One interesting practice among oldsters in Okinawa, Japan, is called hara hachi bu, which means they eat only until they're 80 percent full, according to an article in Huffington Post.8 In fact, Japan has more centenarians — 15 percent of the total, in fact —than anywhere in the world.
Four vital nutrients important for a long life are vitamin D (best obtained from the sun), animal-based omega-3 fats, folate (vitamin B9) for brain and heart health, and magnesium for healthy neurons. These help ensure optimal brain health and help prevent dementia and cognitive decline. All four nutrients are low in the typical American diet, so getting enough of each should be intentional.

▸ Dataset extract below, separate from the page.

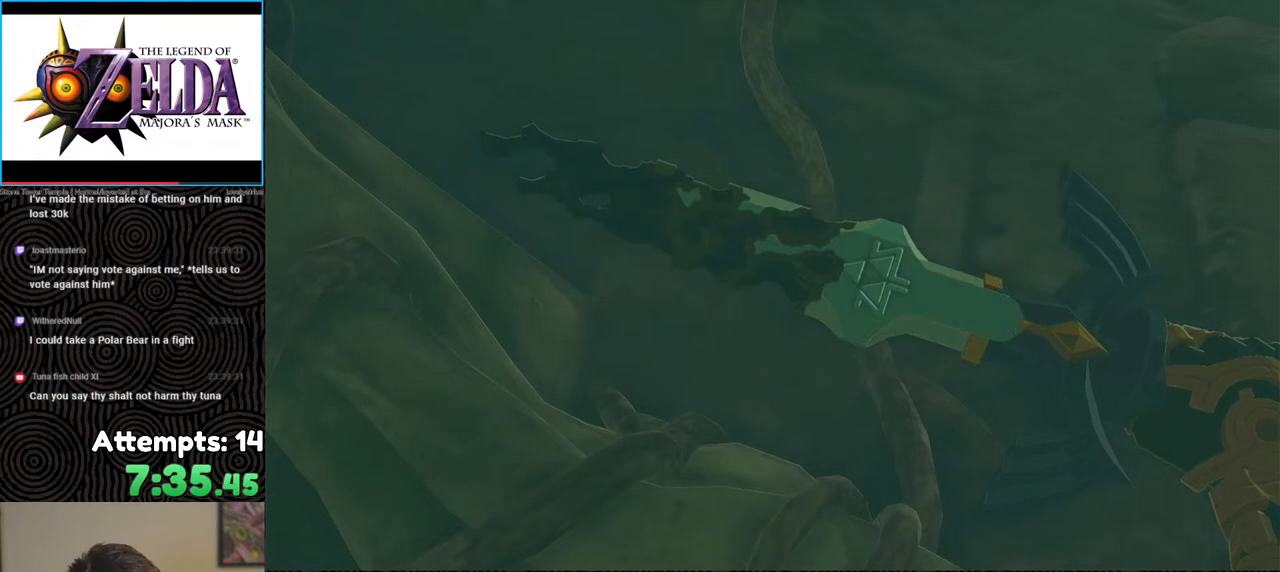
{"buttons": [], "left_stick": "up", "right_stick": "center", "events": [[50, "B", "down"], [117, "B", "up"], [200, "B", "down"], [283, "B", "up"], [367, "B", "down"], [450, "B", "up"]]}
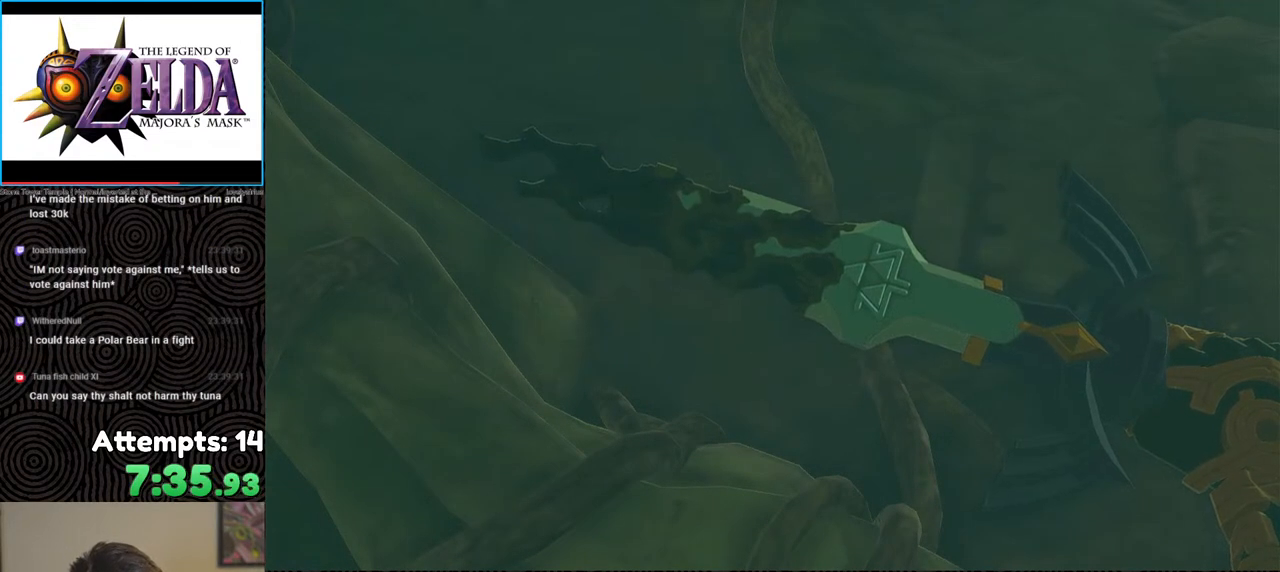
{"buttons": [], "left_stick": "up", "right_stick": "center", "events": [[33, "B", "down"], [117, "B", "up"], [167, "B", "down"], [283, "B", "up"], [350, "B", "down"], [467, "B", "up"]]}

• Morano's fond memories, strong opinions and "living in the now" approach to life served her well. Experts attribute longevity to positive relationships, which Morano had with the family she grew up with, her siblings and her nieces later in life, her neighbors and an adoring public. Science attests to this, as many people who live to ripe old ages report having positive relationships is just part of who they are. Statistics show there's a 50 percent likelihood of living longer when that's the case.9
• Being a hard worker and lifelong learner are other factors, as well as dealing with stress. One study called the Longevity Project reported that these factors can predict a longer life.
"Studies suggest that it is a society with more conscientious and goal-oriented citizens, well-integrated into their communities, that is likely to be important to health and long life. These changes involve slow, step-by-step alterations that unfold across many years. But so does health. For example, connecting with and helping others is more important than obsessing over a rigorous exercise program."10
• Conscientious, helpful people, it turns out, tend to live longer. Research has indicated that people who volunteer, for instance, have lower anxiety and depression levels, which is healthier for your body as well as your mind.11
Simply having the ability to "get along" with the people you work with, live with and spend time with can have a significant impact on your longevity, and studies prove it. Further, conscientious people who view their work as important are more productive, and often work past the time "retirement" rolls around.